§ YOUR GOAL
Please reproduce all of the material below word for word, omitting the pictures.

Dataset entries
□ □ □

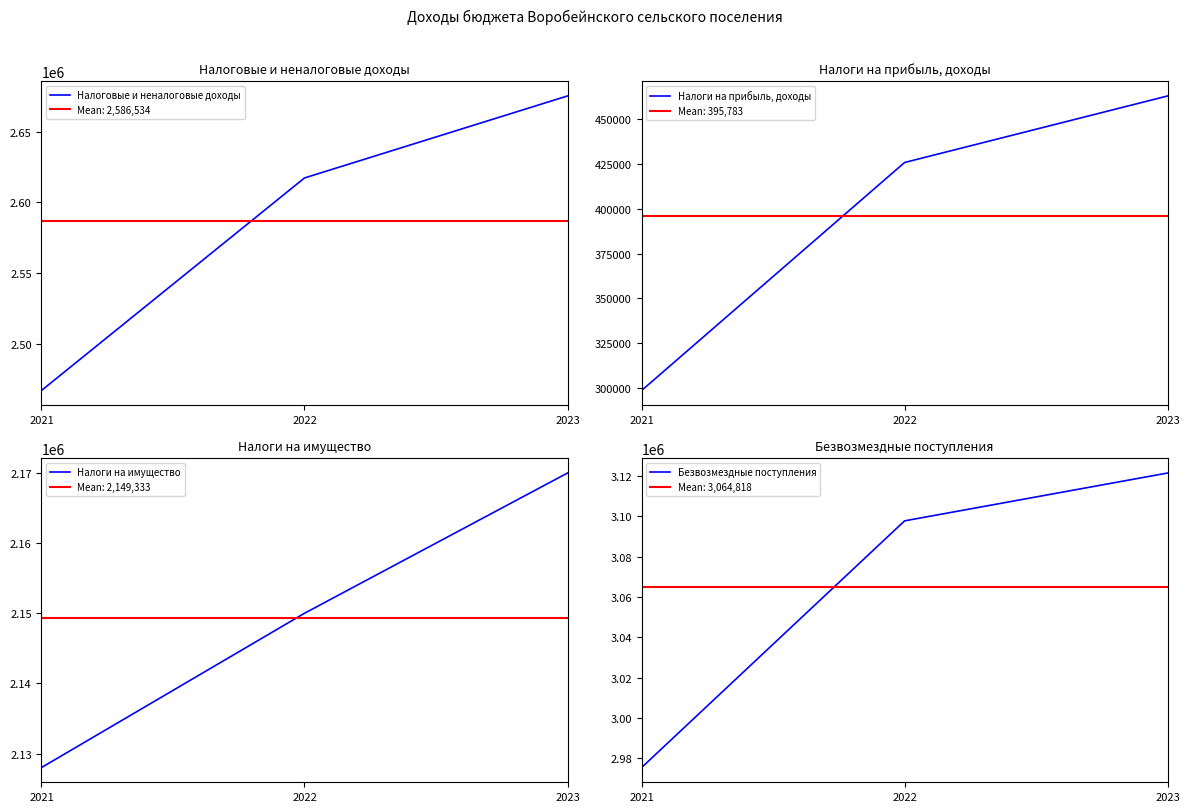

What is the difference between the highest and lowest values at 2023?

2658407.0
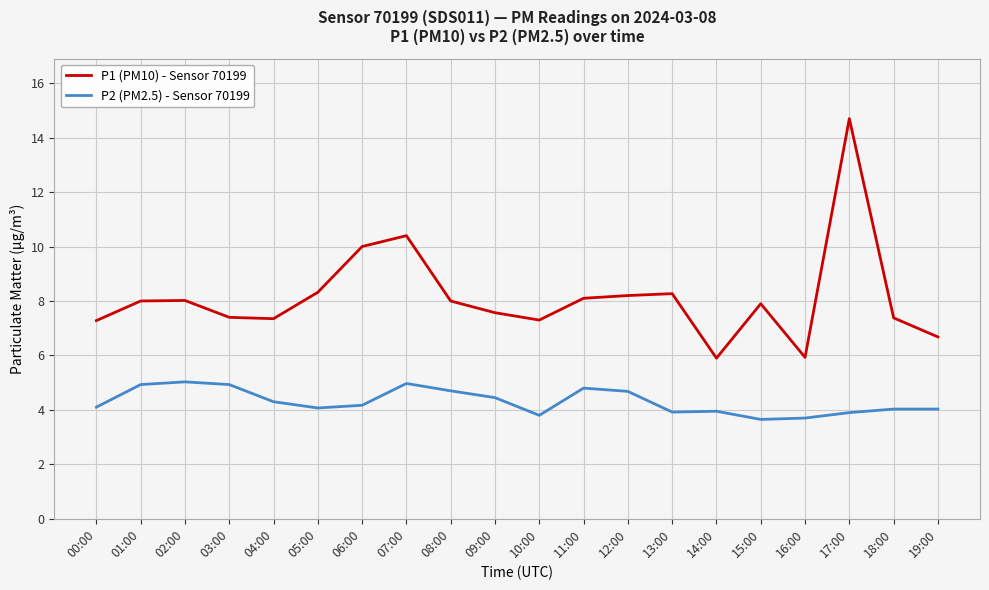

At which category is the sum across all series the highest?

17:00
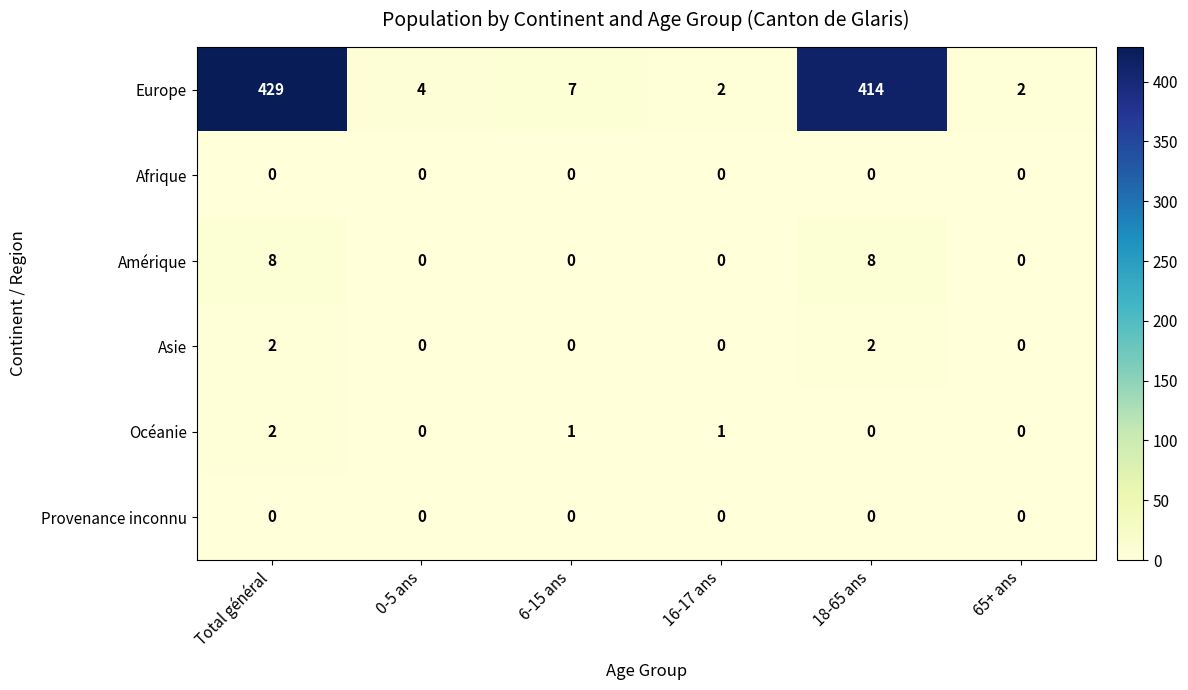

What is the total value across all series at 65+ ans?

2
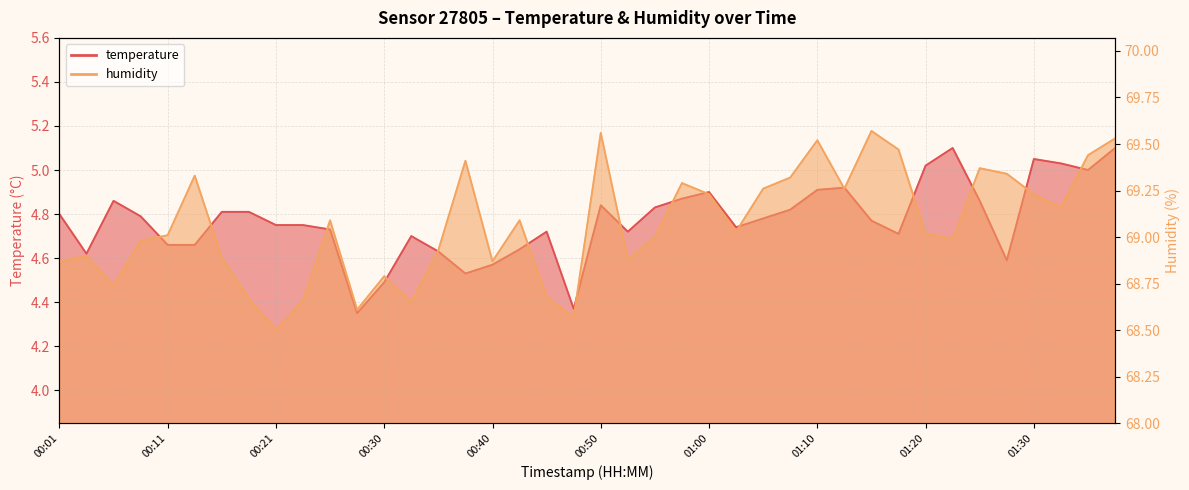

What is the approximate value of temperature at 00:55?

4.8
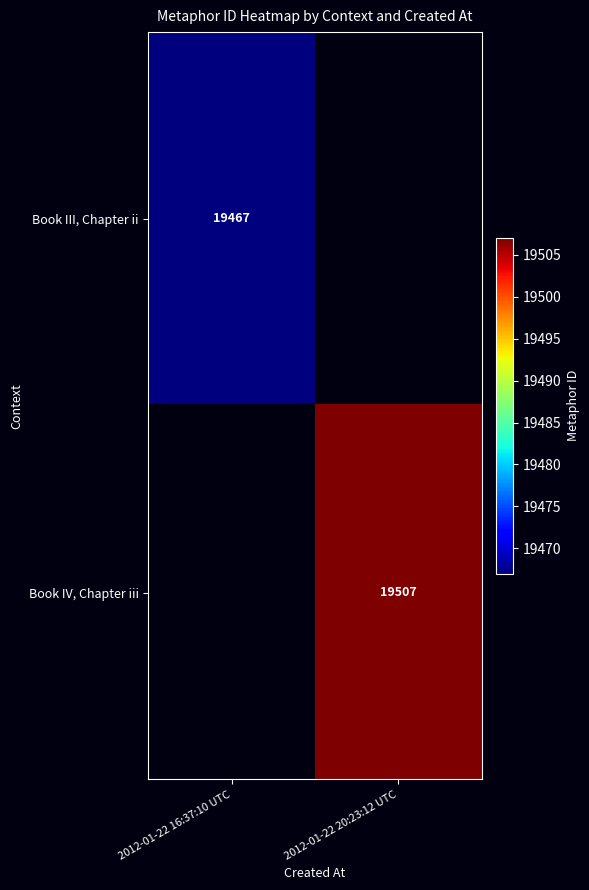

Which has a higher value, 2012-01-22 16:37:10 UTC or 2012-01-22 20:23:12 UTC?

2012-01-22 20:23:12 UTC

□ □ □

§ ANSWER TO THE PROBLEM
What is the difference between the highest and lowest values at 2023?

2658407.0

At which category is the sum across all series the highest?

17:00

What is the total value across all series at 65+ ans?

2

What is the approximate value of temperature at 00:55?

4.8

Which has a higher value, 2012-01-22 16:37:10 UTC or 2012-01-22 20:23:12 UTC?

2012-01-22 20:23:12 UTC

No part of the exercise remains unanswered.